Kids In America - I wouldn't say that my college was "conservative". Far from it - most of the faculty was as solidly left-wing as anyone at MacAlester. But most of the students - the children of farm kids and small-town businessmen and teachers, with a smattering of kids from the Twin Cities and Chicago who were there because they couldn't get a scholarship at a Division I school - were apolitical. Neither the College Republicans nor their Democrat counterparts ever really drew a crowd; most students were working too hard to bother. My major adviser - who'd gone to Rutgers, NYU and Marquette - expressed amazement at the school and its students; "12 credits here is as hard as 16 credits anywhere I've ever taught", he said.
He was also one of very few conservative English professors you'll ever meet ("I consider myself a monarchist", he joked). He lent me a copy of "Modern Times" by Paul Johnson, and had me dig hard into the political critiques woven into "Crime and Punishment", and he started me on my path away from the liberalism I inherited from my parents to the conservatism I got from Reagan.
"Whatever", said my dorm mates, who were cramming for a chemistry exam.
I knew, of course, that there were other colleges out there. I was the editor of the college paper, and I got a weekly package of canned copy from the Collegiate Press Service - stuff that was skewed far enough to the left to make the BBC blanche. And when I finally moved to the Twin Cities, I met college kids that not only had time and energy to focus on things like politics - it was their major. It was why they'd gone to school in the first place. Places like the U, Mac, Hamline and St. Kates were breeding grounds for young DFLers (or Greens).
Fast forward twenty years.
The SCSU Scholars have an interesting piece on the rightward drift on campus today.
They link to a fascinating piece on Economist.com, which notes the statistics:
Bob Dole lost the 18-29-year-old vote by 19 percentage points; Mr Bush lost by two points.
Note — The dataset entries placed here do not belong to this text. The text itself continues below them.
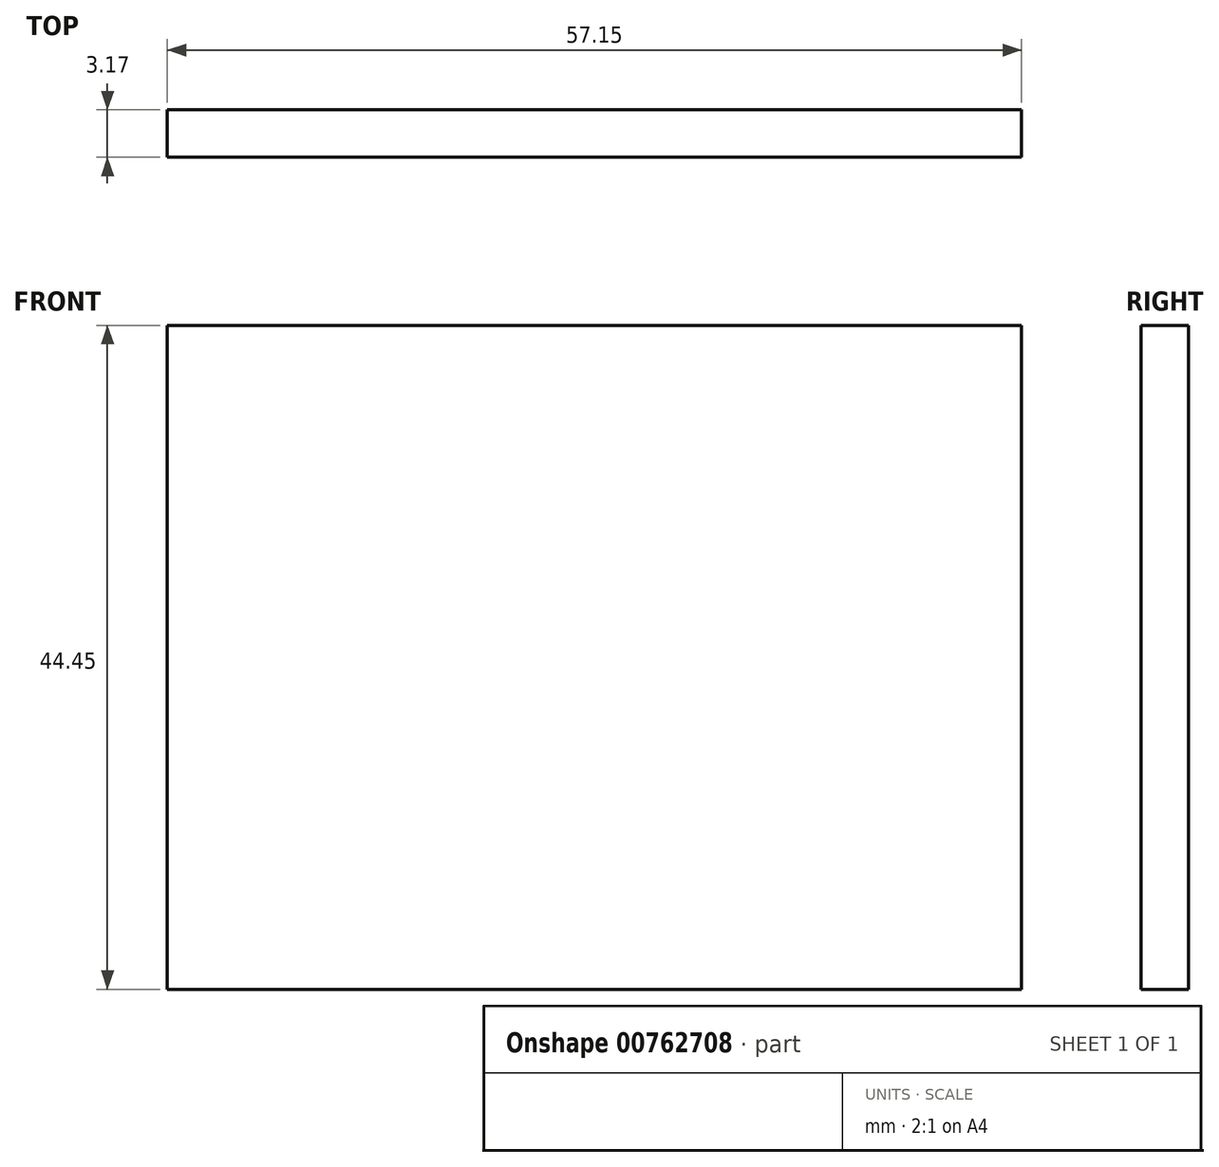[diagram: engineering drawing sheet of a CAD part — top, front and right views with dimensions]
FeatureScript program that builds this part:
annotation { "Feature Type Name" : "Feature", "Feature Type Description" : "" }
export const myFeature = defineFeature(function(context is Context, id is Id, definition is map)
    precondition{}
    {
        {
            var Q0;
            Q0=qCreatedBy(makeId("Front.planeOp"),FACE);
            var sketch = newSketch(context, id + "F0", { "sketchPlane" : qUnion([Q0])});
            skLineSegment(sketch, "E0.bottom", {"start": v(0, 0) * mm, "end": v(57.15, 0) * mm});
            skLineSegment(sketch, "E0.top", {"start": v(0, 44.45) * mm, "end": v(57.15, 44.45) * mm});
            skLineSegment(sketch, "E0.left", {"start": v(0, 0) * mm, "end": v(0, 44.45) * mm});
            skLineSegment(sketch, "E0.right", {"start": v(57.15, 0) * mm, "end": v(57.15, 44.45) * mm});
            skSolve(sketch);
        }
        {
            var Q0;
            Q0 = qSketchRegion(id + "F0", true);
            extrude(context, id + "F1", {"entities" : qUnion([Q0]), "oppositeDirection" : true, "depth" : 3.17 * mm, "offsetDistance" : 25.4 * mm});
        }
    });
Students have been sceptical about bossy governments for years. Now they are increasingly sceptical about the “Ab Fab” values of the 1960s generation—particularly in regard to casual sex and abortion—and increasingly enthusiastic about America's use of military might. A poll by Harvard University's Institute of Politics in April found that three-quarters of students trusted the armed forces “to do the right thing” either all or most of the time. In 1975 the figure was about 20%. Another poll, by the University of California at Los Angeles, found that 45% of freshmen supported an increase in military spending, more than double the figure in 1992.The article also delves into the why - students' natural sense of rebellion, of course (and what is the campus left but the status quo?) - but something more; a desire to have a nation worth going on to lead:
Another reason is September 11th, which not only produced a surge of patriotism but also widened the gap between students (who tended to see the attacks as examples of evil) and Vietnam-era professors (who agonised about what America must have done wrong). The Harvard Institute of Politics found two-thirds of students supporting the war in Iraq. Pro-war groups sprouted in such liberal campuses as Brandeis, Yale and Columbia. At Amherst College many students were noisily furious when 40 teachers paraded into the dining hall with anti-war slogans.The Economist also struck on a parallel that I find fascinating, one I've been flailing about to try to find for months. It makes sense:
They needed troops on the ground. In 2002 College Republicans (together with gun activists) played the same sort of role in the party that trade unionists and blacks have long played in the Democratic Party.King Banian of the Scholars notes:
Combine this with 9/11 and the fact that Republicans right now are doing a good job of recruiting youth to their programs like College Republicans or YAF, add an enthusiastic leadership from people like the CRs' Scott Stewart, and the groundswell, argues The Economist, turns into a youthquake.Of course, like all youthquakes, it can change with the turn of a generation and its influences. That's what got us here in the first place.
But consider the possibilities: We have a generation that is edging to the right, coming up through the system. In 20 years, when they move into positions of leadership in academia, business, the media, we could be in position for a major change in the outlooks of American institutions.